**ASSIGNED TASK**
Of the entries below, return exactly those lines that fall between the one containing "link:src/multiplier/mac_1x1.bsv[mac_1x1] +" and the one containing "ma_ | Method Action", the two end lines included.

Records drawn from a dataset
********************

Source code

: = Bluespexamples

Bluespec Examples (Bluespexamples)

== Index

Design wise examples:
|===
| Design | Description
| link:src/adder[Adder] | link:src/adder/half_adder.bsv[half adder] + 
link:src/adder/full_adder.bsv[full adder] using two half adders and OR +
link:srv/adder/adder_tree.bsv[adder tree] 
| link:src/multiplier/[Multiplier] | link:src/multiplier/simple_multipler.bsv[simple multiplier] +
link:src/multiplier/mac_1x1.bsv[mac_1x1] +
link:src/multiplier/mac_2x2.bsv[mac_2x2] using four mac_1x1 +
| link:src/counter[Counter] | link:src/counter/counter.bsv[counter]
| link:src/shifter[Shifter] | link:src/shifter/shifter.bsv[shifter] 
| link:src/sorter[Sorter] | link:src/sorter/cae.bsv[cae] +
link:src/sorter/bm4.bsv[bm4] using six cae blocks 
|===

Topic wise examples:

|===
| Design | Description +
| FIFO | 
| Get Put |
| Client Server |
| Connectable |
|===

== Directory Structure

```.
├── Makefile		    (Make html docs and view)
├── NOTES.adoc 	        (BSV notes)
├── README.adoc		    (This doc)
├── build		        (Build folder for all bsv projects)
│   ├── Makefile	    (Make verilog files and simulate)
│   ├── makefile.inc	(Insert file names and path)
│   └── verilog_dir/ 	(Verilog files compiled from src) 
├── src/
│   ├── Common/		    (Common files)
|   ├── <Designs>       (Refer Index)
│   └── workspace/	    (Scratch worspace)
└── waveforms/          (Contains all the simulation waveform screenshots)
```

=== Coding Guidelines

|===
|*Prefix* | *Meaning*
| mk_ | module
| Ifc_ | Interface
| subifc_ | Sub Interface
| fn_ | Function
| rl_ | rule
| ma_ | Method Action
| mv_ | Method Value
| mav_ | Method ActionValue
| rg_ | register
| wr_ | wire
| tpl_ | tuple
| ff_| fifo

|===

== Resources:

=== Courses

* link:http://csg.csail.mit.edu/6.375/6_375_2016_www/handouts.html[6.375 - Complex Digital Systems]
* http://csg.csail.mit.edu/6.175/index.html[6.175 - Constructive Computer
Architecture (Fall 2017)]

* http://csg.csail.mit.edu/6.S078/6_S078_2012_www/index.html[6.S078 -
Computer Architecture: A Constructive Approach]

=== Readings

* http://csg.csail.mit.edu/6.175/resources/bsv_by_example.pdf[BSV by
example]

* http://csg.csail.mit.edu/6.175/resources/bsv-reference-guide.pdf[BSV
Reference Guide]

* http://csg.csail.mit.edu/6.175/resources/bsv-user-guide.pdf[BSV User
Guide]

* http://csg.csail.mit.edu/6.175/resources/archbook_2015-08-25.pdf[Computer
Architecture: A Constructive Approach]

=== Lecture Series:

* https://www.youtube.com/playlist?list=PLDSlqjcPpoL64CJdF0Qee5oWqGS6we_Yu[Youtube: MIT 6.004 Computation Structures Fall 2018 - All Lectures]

********************

**ANSWER BELOW**
link:src/multiplier/mac_1x1.bsv[mac_1x1] +
link:src/multiplier/mac_2x2.bsv[mac_2x2] using four mac_1x1 +
| link:src/counter[Counter] | link:src/counter/counter.bsv[counter]
| link:src/shifter[Shifter] | link:src/shifter/shifter.bsv[shifter] 
| link:src/sorter[Sorter] | link:src/sorter/cae.bsv[cae] +
link:src/sorter/bm4.bsv[bm4] using six cae blocks 
|===

Topic wise examples:

|===
| Design | Description +
| FIFO | 
| Get Put |
| Client Server |
| Connectable |
|===

== Directory Structure

```.
├── Makefile		    (Make html docs and view)
├── NOTES.adoc 	        (BSV notes)
├── README.adoc		    (This doc)
├── build		        (Build folder for all bsv projects)
│   ├── Makefile	    (Make verilog files and simulate)
│   ├── makefile.inc	(Insert file names and path)
│   └── verilog_dir/ 	(Verilog files compiled from src) 
├── src/
│   ├── Common/		    (Common files)
|   ├── <Designs>       (Refer Index)
│   └── workspace/	    (Scratch worspace)
└── waveforms/          (Contains all the simulation waveform screenshots)
```

=== Coding Guidelines

|===
|*Prefix* | *Meaning*
| mk_ | module
| Ifc_ | Interface
| subifc_ | Sub Interface
| fn_ | Function
| rl_ | rule
| ma_ | Method Action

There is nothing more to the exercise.